Colorado presses ahead on AI rules despite Trump threats, Polis seeks rewrite to protect federal funds

Colorado will keep AI rules despite Trump's funding threats, expecting lawsuits but no pause. Polis will tweak the 2024 law to protect grants and keep core consumer safeguards.

Categorized in: AI News Legal
Published on: Dec 22, 2025
Colorado presses ahead on AI rules despite Trump threats, Polis seeks rewrite to protect federal funds

Colorado leaders press ahead on AI regulations despite Trump's funding threats

Colorado lawmakers and state officials say they will keep writing and enforcing state AI rules, even after President Donald Trump issued an order threatening to challenge those regulations and condition federal funding. Expect legal friction, but not a freeze.

Gov. Jared Polis has signaled he'll refine the 2024 AI statute to reduce grant risk, using executive authority to direct agencies. The stated goal: maintain core consumer protections while avoiding a fight that could jeopardize hundreds of millions in federal dollars.

What's happening now

Senate Majority Leader Robert Rodriguez joined other leaders in August on the west steps of the Capitol to back a bill tightening AI guardrails ahead of a special session. That momentum hasn't faded. Policymakers view the White House posture as a reason to finish the job with cleaner definitions, clearer exemptions, and stronger due process.

Colorado's 2024 law targeted "high-risk" systems tied to consequential decisions and required risk management, testing, and notice. The reform push aims to clarify scope, enforcement, and safe harbors so compliant firms aren't whipsawed by changing federal guidance.

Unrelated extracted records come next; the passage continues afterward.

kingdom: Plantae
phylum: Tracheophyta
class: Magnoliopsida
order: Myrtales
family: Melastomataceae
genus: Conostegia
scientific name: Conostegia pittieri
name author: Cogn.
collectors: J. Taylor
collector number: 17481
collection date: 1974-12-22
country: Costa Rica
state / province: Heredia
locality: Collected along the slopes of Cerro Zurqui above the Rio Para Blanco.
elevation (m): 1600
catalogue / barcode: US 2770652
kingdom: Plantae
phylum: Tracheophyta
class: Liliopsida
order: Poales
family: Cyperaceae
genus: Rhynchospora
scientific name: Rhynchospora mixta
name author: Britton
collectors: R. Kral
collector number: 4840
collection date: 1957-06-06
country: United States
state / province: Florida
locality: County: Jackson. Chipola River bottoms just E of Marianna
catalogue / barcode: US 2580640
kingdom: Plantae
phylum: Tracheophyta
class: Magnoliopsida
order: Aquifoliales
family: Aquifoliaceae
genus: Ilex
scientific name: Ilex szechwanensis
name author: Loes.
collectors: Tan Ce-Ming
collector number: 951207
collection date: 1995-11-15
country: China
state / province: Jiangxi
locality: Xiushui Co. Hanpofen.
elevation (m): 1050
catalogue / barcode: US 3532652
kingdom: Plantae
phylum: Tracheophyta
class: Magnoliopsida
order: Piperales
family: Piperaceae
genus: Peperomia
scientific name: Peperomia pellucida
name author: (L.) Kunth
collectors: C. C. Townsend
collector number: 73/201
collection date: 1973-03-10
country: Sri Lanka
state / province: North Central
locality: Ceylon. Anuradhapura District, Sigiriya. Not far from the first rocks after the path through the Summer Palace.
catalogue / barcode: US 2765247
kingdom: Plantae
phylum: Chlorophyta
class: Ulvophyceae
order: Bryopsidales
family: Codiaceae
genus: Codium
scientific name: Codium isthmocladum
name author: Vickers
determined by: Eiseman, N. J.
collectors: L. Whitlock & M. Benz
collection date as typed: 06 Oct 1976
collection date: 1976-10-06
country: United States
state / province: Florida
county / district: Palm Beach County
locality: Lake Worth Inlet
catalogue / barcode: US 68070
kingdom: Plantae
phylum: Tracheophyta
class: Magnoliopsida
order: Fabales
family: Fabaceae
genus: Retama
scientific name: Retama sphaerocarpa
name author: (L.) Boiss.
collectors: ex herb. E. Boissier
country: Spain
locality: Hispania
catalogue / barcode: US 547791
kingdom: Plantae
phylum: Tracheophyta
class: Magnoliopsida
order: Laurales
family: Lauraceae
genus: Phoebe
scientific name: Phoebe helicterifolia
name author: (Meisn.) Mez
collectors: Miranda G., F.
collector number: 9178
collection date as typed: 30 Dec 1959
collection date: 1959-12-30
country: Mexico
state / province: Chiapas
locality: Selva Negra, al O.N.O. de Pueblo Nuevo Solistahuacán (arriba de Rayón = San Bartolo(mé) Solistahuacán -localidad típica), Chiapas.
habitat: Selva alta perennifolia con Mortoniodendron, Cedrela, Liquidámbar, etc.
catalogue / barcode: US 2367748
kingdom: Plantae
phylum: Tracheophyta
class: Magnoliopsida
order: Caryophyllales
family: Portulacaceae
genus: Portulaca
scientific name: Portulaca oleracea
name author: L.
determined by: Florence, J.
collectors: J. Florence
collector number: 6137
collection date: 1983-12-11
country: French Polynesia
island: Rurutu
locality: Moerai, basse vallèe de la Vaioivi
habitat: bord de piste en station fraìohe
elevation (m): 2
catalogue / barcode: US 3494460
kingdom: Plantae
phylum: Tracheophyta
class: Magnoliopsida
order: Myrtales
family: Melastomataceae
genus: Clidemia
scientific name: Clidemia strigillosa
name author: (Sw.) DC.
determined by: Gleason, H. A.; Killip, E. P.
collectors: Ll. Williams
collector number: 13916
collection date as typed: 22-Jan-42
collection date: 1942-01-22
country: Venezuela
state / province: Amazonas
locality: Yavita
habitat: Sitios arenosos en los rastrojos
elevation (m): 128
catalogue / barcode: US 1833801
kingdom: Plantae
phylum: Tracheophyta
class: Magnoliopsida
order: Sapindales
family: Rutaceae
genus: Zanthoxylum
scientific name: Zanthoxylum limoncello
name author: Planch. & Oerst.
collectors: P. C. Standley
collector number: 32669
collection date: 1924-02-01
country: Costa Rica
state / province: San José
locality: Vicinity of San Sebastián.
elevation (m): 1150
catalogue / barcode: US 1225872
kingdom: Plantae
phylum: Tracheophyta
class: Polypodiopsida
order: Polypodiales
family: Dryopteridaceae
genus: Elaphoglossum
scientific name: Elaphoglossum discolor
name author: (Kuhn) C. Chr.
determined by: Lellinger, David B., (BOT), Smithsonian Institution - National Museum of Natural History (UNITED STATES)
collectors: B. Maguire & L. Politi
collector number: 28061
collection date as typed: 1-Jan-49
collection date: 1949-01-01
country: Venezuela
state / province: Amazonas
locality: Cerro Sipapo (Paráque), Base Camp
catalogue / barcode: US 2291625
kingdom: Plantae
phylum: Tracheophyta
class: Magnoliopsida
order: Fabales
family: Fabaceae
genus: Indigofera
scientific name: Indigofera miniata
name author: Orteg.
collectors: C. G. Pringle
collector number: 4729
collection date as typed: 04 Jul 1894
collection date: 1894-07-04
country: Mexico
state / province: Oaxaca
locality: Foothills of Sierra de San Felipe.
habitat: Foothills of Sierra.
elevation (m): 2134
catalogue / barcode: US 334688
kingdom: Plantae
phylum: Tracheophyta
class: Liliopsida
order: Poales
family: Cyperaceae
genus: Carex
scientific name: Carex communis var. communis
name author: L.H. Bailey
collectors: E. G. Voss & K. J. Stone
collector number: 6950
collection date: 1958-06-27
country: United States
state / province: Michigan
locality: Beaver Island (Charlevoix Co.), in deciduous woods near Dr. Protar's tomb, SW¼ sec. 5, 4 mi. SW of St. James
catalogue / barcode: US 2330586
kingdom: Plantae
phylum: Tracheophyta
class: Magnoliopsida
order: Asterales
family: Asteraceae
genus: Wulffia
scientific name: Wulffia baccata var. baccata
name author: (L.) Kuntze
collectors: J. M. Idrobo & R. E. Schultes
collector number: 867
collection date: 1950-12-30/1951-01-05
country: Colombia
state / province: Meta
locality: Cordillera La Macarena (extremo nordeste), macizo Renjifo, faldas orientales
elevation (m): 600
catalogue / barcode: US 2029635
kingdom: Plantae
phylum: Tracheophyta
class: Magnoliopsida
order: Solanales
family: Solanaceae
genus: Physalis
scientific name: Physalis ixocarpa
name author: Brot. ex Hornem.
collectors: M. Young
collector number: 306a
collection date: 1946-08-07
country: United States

Key legal fault lines for counsel

  • Preemption (Supremacy Clause): An executive order alone doesn't preempt state law; Congress must speak, or agencies must promulgate rules with delegated authority. Any preemption claim will likely rely on conflict preemption (impossibility or obstacle) rather than field preemption because there's no comprehensive federal AI statute. See an overview of the Supremacy Clause.
  • Conditional spending: The administration may try to tie grant eligibility to "cooperative" state AI policies. Conditions must be unambiguous, related to the federal interest, and not coercive. NFIB v. Sebelius (2012) limits coercion; South Dakota v. Dole permits modest conditions. Expect jousting over what counts as "related" in AI.
  • Anti-commandeering: The feds can't order states to legislate or enforce federal priorities. They can incentivize, but they can't conscript. Murphy v. NCAA and Printz still apply.
  • Dormant Commerce Clause: If state AI rules effectively regulate out-of-state conduct or create excessive burdens on interstate services, challengers will raise Pike-balancing claims. After Nat'l Pork Producers, extraterritoriality arguments are narrower, but documentation of in-state benefits matters.
  • Speech and disclosure: Labeling and transparency mandates can draw First Amendment scrutiny. The state will need evidence that disclosures are factual, not unduly burdensome, and advance concrete consumer protections.
  • Procedural due process: For enforcement that affects licenses, benefits, or access to markets, build notice-and-comment rulemaking, appeal rights, and clear standards into agency practice.

Why Polis's reform track matters

Adjusting the 2024 statute through targeted fixes helps undercut claims of vagueness and overbreadth. It also gives agencies cleaner authority to define "high-risk," set testing thresholds, and recognize recognized frameworks as compliance pathways.

That record will matter in any preliminary injunction fight. Courts will ask whether regulated entities had fair notice, whether compliance is feasible, and whether the public interest favors enforcement.

What to watch next

  • Grant guidance: OMB or cabinet agencies may issue grant conditions or clarifications. Track notice timelines and comment opportunities closely.
  • Early test cases: Expect trade associations or platforms to file in federal court seeking to enjoin specific provisions (e.g., algorithmic impact assessments or notice requirements).
  • Multistate alignment: If other states adopt similar frameworks, it weakens Dormant Commerce Clause claims and reduces compliance fragmentation.

Action steps for in-house and outside counsel

  • Map Colorado's definitions to your AI inventory: consequential decisions, data sources, risk scoring, and human-in-the-loop controls.
  • Draft a single risk management plan you can port to other states. Anchor it in NIST AI RMF concepts and document test protocols and fallback procedures.
  • Stand up disclosure playbooks: consumer notices, adverse action explanations, and regulator-facing reports. Keep templates short, factual, and verifiable.
  • Preserve evidence: version control for models, training data lineage, and sign-offs by product, legal, and ethics teams.
  • Prepare grant contingency plans: track funding streams potentially at issue, then assess exposure under any new federal conditions.

Bottom line

Colorado isn't retreating. The legal fight will turn on preemption and spending power-not raw politics-and well-drafted state rules with a solid administrative record will be harder to knock down.

For counsel, the move now is pragmatic compliance that can survive forum shifts. Tight definitions, auditable processes, and clear disclosures travel well, whether you're in Denver or federal court.